— Хорошо, — кивнула приободрённая, с виду ошарашенная невеста.

В дом к Ермолиным заходить не стал, для хозяина он нежеланный гость. Остановился у калитки, взял ладонь Шуры, перебрал пальцы, закрыв глаза от сладкого удовольствия. Нестерпимо, до боли, захотелось, чтобы она погладила его лицо, пусть легонько, словно невзначай, но почувствовать прикосновения мягких, почти кошачьих подушечек.

— Шура? — нагнулся он к невесте. — Можно тебя попросить кое о чём?

И едва не провалился в зелёный омут глаз. Колдовство какое-то! Дождался неуверенного кивка, продолжил, не выпуская девичью ладонь из руки:

— Прикоснись к моему лицу, — попросил Игнат, говорить загадками он не стал. Вряд ли Шура умеет читать мысли.

— Так?

Поднесла руку к лицу Игната, остановилась. Он отлично видел тонкие пальцы в свете закатного солнца — оранжевый диск быстро катился вниз, обещая скорые сумерки и тёмную, звёздную ночь, — притронулась к щеке сначала подушечками, потом, словно осмелев, всей ладонью. Игнат зажмурился, стремительно проваливаясь в желание, которое через несколько мгновений будет невозможно скрыть, если невесте придёт в голову отвести взгляд.
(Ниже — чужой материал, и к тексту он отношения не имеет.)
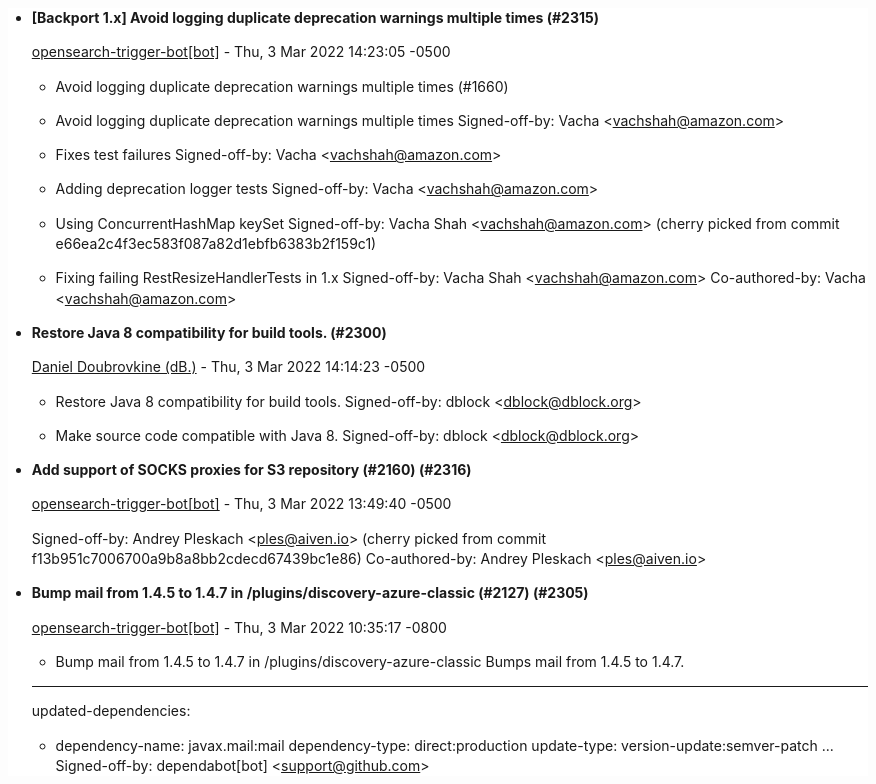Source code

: * __[Backport 1.x] Avoid logging duplicate deprecation warnings multiple times (#2315)__

    [opensearch-trigger-bot[bot]](mailto:98922864+opensearch-trigger-bot[bot]@users.noreply.github.com) - Thu, 3 Mar 2022 14:23:05 -0500


    * Avoid logging duplicate deprecation warnings multiple times (#1660)

    * Avoid logging duplicate deprecation warnings multiple times
     Signed-off-by: Vacha &lt;vachshah@amazon.com&gt;

    * Fixes test failures
     Signed-off-by: Vacha &lt;vachshah@amazon.com&gt;

    * Adding deprecation logger tests
     Signed-off-by: Vacha &lt;vachshah@amazon.com&gt;

    * Using ConcurrentHashMap keySet
     Signed-off-by: Vacha Shah &lt;vachshah@amazon.com&gt;
    (cherry picked from commit e66ea2c4f3ec583f087a82d1ebfb6383b2f159c1)

    * Fixing failing RestResizeHandlerTests in 1.x
     Signed-off-by: Vacha Shah &lt;vachshah@amazon.com&gt;
     Co-authored-by: Vacha &lt;vachshah@amazon.com&gt;

* __Restore Java 8 compatibility for build tools. (#2300)__

    [Daniel Doubrovkine (dB.)](mailto:dblock@dblock.org) - Thu, 3 Mar 2022 14:14:23 -0500


    * Restore Java 8 compatibility for build tools.
     Signed-off-by: dblock &lt;dblock@dblock.org&gt;

    * Make source code compatible with Java 8.
     Signed-off-by: dblock &lt;dblock@dblock.org&gt;

* __Add support of SOCKS proxies for S3 repository (#2160) (#2316)__

    [opensearch-trigger-bot[bot]](mailto:98922864+opensearch-trigger-bot[bot]@users.noreply.github.com) - Thu, 3 Mar 2022 13:49:40 -0500


    Signed-off-by: Andrey Pleskach &lt;ples@aiven.io&gt;
    (cherry picked from commit f13b951c7006700a9b8a8bb2cdecd67439bc1e86)
     Co-authored-by: Andrey Pleskach &lt;ples@aiven.io&gt;

* __Bump mail from 1.4.5 to 1.4.7 in /plugins/discovery-azure-classic (#2127) (#2305)__

    [opensearch-trigger-bot[bot]](mailto:98922864+opensearch-trigger-bot[bot]@users.noreply.github.com) - Thu, 3 Mar 2022 10:35:17 -0800


    * Bump mail from 1.4.5 to 1.4.7 in /plugins/discovery-azure-classic
     Bumps mail from 1.4.5 to 1.4.7.

    ---
    updated-dependencies:
    - dependency-name: javax.mail:mail
     dependency-type: direct:production
     update-type: version-update:semver-patch
    ...
     Signed-off-by: dependabot[bot] &lt;support@github.com&gt;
Завершил странную ласку быстрый поцелуй в щёку. От неожиданности Игнат открыл глаза, но увидел лишь спину стремительно уходящей Шуры. Скрипнула калитка, громыхнул металлический затвор с той стороны, послышались лёгкие шаги к дому — и всё это в повисшей мистической тишине.
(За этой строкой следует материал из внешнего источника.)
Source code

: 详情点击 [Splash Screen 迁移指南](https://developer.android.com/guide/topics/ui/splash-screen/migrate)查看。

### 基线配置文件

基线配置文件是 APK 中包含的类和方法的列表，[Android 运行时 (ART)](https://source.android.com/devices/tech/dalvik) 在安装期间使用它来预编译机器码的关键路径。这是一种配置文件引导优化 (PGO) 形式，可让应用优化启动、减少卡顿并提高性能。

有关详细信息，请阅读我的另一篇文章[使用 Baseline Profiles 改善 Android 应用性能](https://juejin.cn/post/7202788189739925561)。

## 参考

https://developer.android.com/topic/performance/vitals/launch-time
Что ж, Игнат Степанович, тебя за день дважды невеста поцеловала, а ты ее всего лишь за руку подержал — вот так ситуация.

Дома ждал смурый отец, решивший с порога высказать недовольство сыном, вернее, будущей невесткой. Слишком молодая, соплячка. О чём сын-бестолочь думал, когда «сватал» девчонку. Пяти лет не пройдёт, как распадётся семейная жизнь, а с ней и карьера Игната.
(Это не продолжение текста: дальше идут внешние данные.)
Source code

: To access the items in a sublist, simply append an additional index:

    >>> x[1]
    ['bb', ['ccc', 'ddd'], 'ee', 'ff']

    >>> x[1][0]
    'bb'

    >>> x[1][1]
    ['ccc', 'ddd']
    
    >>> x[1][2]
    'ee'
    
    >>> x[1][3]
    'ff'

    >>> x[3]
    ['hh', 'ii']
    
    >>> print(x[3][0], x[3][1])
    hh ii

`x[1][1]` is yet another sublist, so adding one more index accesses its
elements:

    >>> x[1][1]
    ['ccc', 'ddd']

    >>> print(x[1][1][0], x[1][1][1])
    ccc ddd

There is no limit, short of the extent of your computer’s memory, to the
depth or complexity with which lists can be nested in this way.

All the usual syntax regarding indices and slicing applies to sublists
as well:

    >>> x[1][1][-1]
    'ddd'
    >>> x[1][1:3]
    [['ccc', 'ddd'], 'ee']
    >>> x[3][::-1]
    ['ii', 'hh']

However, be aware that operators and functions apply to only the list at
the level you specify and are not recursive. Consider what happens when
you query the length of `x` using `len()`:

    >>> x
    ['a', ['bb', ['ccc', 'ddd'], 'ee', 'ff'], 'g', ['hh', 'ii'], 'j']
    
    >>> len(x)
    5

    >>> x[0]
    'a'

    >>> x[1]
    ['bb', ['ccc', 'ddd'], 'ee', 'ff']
— Рассказал Фёдор, что здесь приключилось, — стоя у перил крыльца, продолжил Степан Миронович, качая осуждающе головой. — Не нужно было тебе вмешиваться. Ничего бы эта Настя не сделала, так, попугала бы, и всё. В крайнем случае, власти есть, такую проблему решить — плёвое дело.

Отец прямо говорил про уголовное преследование сестры Шуры. Не позволено простым гражданам ружьями махать. При должном подходе можно такие статьи уголовного кодекса применить, что выйдет Настя из мест лишения свободы лет через пятнадцать, не раньше.

— Идиоток малолетних сажать — тюрем не хватит, — ответил Игнат.

— Не идиотка, если ты повёлся!

— Повёлся я или нет, не твоё дело. Ты хотел, чтобы я женился? Я женюсь. На своей, по всем правилам.

— Я тебе своего отцовского благословения не дам, — отрезал отец.

— А мне твоё благословение даром не сдалось. Жена нужна, свидетельство о браке, а благословение себе оставь, — усмехнулся Игнат. — Зря обидишь невестку — вот и весь результат.

— Не отступишься, значит?

— Нет. Назову своей.

— Ну и чёрт с тобой!

— Тихо ты, — одёрнул Игнат отца и заявил на полном серьёзе: — Чего чертей поминаешь? Нашёл где, в доме Фёдора.

Отец пристыжено обернулся, с заметным облегчением понял, что ни хозяин, ни его семья не слышали скверны, произнесённой на пороге их дома, выдохнул:

— Пойдём в дом, по рюмашке выпьем.

— Пойдём, — кивнул Игнат.

Свадьба прошла, как по маслу, несмотря на то, что выглядела в глазах Игната ролевой игрой. Сказали бы ему пару месяцев назад, что он нарядится в косоворотку, отправится с невестой в традиционном сарафане и повойнике под руку в молельный дом, рассмеялся бы в лицо.

Родители, конечно, благословили. Игнат бы душу вытряс из отца, упрись тот. Ему самому бирюльки с иконами ни к чему, он свою жизнь сам строил. Сам себе глава, и все блага в жизни собственными потом и кровью достаются. Шура же тряслась, как лист на ветру, лишь заподозрив недовольство будущего свёкра. Девушке, воспитанной в патриархальной среде крепким верой отцом, благословение не пустой звук, как и для Игната — уважать потребности женщины, с которой собирался пойти по жизни рука об руку.